Flight dynamics combines art and science. Spacecraft are not ideal mathematical objects, thus orbits, manoeuvres, and flybys are planned years in advance. Teams always err on the side of caution, factoring in several possibilities for manoeuvres to hone and adjust a spacecraft’s route.
Some equipment will work during the flyby, giving another tantalizing look of Mercury research planned during the main mission. Magnetic, plasma, and particle monitors will take samples before, during, and after closest approach.
This will be the first flyby for the BepiColombo Laser Altimeter (BELA) and Mercury Orbiter Radio-science Experiment (MORE). BELA will only be turned on for functional testing. BELA will measure Mercury’s surface and MORE will study its gravitational field and core once in orbit.
“Collecting data during flybys is extremely valuable for the science teams to check their instruments before the main mission,” says ESA’s BepiColombo project scientist Johannes Benkhoff.
“It also provides a unique opportunity to compare with data collected by NASA’s MESSENGER spacecraft during its 2011–2015 mission at Mercury from complementary locations around the planet not usually accessible from orbit. We’re thrilled to get into orbit since our flyby data has already produced fresh research discoveries.

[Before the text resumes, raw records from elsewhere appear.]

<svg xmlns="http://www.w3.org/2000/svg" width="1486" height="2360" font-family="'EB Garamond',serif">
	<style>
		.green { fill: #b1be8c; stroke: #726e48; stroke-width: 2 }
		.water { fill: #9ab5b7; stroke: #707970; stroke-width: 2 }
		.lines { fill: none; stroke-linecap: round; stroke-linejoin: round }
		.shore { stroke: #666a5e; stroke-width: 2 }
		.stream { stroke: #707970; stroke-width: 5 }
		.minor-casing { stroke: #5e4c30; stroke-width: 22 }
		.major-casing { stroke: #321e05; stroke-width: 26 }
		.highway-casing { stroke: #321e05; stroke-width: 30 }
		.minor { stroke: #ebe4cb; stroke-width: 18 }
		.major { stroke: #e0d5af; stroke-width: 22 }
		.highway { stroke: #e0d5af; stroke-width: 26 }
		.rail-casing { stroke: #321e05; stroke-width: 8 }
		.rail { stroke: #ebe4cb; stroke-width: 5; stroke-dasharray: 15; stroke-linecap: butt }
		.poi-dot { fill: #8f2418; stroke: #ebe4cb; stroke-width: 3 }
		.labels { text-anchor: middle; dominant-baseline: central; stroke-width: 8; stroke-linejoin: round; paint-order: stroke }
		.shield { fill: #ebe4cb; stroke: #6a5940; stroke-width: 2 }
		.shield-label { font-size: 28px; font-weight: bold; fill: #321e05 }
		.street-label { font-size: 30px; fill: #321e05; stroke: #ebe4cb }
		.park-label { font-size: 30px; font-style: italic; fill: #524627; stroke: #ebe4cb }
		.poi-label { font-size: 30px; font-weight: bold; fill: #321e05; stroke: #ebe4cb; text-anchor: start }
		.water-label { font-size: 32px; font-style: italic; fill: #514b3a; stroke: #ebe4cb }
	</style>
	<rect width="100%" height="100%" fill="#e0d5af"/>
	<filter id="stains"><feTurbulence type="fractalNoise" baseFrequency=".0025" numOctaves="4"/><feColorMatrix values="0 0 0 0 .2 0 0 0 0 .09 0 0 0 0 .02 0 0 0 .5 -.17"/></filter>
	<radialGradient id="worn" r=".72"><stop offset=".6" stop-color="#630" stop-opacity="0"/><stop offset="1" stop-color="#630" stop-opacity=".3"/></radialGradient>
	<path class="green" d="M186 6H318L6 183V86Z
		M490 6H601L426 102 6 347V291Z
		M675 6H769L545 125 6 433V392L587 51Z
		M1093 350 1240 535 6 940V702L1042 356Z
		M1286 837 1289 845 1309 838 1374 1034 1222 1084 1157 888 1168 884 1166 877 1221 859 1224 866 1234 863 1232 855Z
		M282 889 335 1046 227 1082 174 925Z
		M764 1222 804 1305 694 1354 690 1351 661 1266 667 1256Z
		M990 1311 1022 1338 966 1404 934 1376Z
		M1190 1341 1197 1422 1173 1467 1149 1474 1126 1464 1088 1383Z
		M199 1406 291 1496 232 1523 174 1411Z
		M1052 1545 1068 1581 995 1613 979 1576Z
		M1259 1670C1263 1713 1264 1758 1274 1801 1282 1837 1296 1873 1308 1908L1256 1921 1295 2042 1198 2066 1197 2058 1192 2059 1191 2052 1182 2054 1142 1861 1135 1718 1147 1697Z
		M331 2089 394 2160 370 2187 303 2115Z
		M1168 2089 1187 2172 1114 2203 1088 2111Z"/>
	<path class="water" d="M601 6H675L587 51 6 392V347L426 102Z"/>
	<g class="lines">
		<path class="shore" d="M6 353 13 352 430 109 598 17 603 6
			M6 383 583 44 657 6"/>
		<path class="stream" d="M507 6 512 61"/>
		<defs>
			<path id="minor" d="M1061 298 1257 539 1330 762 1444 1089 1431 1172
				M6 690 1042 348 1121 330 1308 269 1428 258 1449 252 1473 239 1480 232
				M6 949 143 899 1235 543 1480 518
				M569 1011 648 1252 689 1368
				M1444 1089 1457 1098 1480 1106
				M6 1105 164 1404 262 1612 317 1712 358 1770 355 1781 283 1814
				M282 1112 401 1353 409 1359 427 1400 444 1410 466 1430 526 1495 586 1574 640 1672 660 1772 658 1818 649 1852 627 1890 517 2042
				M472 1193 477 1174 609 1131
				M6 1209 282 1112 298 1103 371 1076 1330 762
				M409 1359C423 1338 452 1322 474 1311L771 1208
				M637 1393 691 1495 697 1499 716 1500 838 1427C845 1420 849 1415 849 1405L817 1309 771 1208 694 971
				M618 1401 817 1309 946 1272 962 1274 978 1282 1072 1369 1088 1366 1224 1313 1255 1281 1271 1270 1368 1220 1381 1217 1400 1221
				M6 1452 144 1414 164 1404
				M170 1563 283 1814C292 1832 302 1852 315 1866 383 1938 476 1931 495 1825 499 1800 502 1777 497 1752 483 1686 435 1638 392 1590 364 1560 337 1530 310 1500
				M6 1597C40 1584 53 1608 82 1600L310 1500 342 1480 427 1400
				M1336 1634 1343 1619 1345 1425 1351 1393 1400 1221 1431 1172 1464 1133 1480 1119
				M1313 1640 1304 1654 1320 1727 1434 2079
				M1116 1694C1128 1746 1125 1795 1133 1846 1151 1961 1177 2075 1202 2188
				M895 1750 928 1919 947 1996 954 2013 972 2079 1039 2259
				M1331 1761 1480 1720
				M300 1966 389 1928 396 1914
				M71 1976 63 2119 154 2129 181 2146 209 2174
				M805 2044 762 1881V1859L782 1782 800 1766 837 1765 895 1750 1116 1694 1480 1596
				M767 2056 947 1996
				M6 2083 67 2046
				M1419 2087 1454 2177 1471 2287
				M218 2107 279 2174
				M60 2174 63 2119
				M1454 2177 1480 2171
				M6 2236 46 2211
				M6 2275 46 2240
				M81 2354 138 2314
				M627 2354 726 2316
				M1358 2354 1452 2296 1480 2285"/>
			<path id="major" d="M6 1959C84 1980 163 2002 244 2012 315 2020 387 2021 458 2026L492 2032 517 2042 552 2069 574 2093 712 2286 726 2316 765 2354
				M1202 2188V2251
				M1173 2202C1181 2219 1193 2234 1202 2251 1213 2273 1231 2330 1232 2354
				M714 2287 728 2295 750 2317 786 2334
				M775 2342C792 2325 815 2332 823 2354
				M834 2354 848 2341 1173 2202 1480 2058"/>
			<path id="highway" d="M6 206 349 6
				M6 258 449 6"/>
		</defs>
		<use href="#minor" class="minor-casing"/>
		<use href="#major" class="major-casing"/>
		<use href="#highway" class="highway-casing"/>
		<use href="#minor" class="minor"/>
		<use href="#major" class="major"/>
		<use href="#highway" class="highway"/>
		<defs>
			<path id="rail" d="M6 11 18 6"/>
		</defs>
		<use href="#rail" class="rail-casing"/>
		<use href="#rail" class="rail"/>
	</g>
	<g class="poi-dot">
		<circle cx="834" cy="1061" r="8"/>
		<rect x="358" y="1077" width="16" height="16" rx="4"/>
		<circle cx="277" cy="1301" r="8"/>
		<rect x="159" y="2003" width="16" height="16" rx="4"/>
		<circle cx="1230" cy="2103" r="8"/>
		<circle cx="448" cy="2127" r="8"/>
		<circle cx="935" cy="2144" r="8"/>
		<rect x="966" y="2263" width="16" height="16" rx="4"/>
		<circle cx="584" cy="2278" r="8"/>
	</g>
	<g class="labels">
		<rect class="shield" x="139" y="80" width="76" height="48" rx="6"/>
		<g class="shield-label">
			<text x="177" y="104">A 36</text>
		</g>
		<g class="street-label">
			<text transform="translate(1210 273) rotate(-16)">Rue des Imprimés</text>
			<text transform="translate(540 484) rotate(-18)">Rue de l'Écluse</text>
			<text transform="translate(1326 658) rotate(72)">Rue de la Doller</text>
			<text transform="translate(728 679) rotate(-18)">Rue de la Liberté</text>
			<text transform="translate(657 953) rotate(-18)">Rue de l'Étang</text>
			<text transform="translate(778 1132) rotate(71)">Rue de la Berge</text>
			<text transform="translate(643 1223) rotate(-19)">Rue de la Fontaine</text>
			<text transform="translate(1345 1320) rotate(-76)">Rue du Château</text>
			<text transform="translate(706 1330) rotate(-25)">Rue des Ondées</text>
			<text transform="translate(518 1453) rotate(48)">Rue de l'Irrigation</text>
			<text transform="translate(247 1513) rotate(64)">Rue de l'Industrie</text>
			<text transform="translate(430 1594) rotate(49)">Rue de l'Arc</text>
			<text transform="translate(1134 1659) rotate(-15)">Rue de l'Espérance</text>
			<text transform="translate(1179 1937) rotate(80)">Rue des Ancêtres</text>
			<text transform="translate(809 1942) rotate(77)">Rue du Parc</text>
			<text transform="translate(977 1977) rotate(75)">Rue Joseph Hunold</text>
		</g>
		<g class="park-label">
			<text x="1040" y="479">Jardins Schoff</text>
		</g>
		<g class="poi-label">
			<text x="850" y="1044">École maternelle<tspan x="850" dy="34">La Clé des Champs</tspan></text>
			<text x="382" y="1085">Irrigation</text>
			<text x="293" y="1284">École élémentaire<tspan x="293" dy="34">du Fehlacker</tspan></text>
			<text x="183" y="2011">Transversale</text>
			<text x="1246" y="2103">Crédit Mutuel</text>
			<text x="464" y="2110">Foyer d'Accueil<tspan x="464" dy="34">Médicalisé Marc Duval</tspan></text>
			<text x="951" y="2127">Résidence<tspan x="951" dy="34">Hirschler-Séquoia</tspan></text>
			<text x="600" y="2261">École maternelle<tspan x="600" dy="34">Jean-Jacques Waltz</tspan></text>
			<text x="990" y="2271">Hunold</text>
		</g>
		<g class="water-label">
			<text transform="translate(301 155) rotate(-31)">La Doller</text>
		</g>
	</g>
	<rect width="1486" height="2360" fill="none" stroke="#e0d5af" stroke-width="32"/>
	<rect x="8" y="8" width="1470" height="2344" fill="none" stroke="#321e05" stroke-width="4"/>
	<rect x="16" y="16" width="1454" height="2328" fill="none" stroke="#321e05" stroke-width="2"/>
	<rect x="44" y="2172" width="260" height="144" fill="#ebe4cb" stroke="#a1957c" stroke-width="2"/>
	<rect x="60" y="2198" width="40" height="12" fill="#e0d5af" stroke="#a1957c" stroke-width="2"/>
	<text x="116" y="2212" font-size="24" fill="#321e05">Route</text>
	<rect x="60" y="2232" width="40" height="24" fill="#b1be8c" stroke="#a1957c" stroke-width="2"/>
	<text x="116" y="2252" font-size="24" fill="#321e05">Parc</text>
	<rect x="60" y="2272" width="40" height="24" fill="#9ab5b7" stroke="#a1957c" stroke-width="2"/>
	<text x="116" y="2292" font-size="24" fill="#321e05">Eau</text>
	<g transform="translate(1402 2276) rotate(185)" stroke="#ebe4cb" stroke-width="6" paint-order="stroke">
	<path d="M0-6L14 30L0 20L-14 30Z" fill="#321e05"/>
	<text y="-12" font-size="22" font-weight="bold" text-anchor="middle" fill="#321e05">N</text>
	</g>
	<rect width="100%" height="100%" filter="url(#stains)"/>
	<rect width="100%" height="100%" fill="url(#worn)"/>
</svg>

ESA’s Mercury Planetary Orbiter (MPO) and JAXA’s Mercury Magnetospheric Orbiter (MMO) will separate from BepiColombo’s Mercury Transfer Module (MTM) and begin complementary orbits around Mercury in December 2025.
BepiColombo’s monitoring cameras capture flybys when the main science camera is protected.
BepiColombo will be shadowed by Mercury during closest approach. When BepiColombo is 1840 km away, the spaceship will see the bright planet 13 minutes later.
No closest approach photos will be lit. Mercury’s surface will look best between 13 and 23 minutes following close approach.
Cameras take 1024 × 1024 black-and-white photos. They also catch MTM’s solar array and MPO’s antennae in the foreground due to their spacecraft location. Mercury will show in the top right of M-CAM 3 photos as BepiColombo passes it and go to the bottom left.
The first photographs will be downlinked within two hours of closest approach and released on 20 June afternoon. The nearest photographs should show massive craters, volcanic, and tectonic terrain.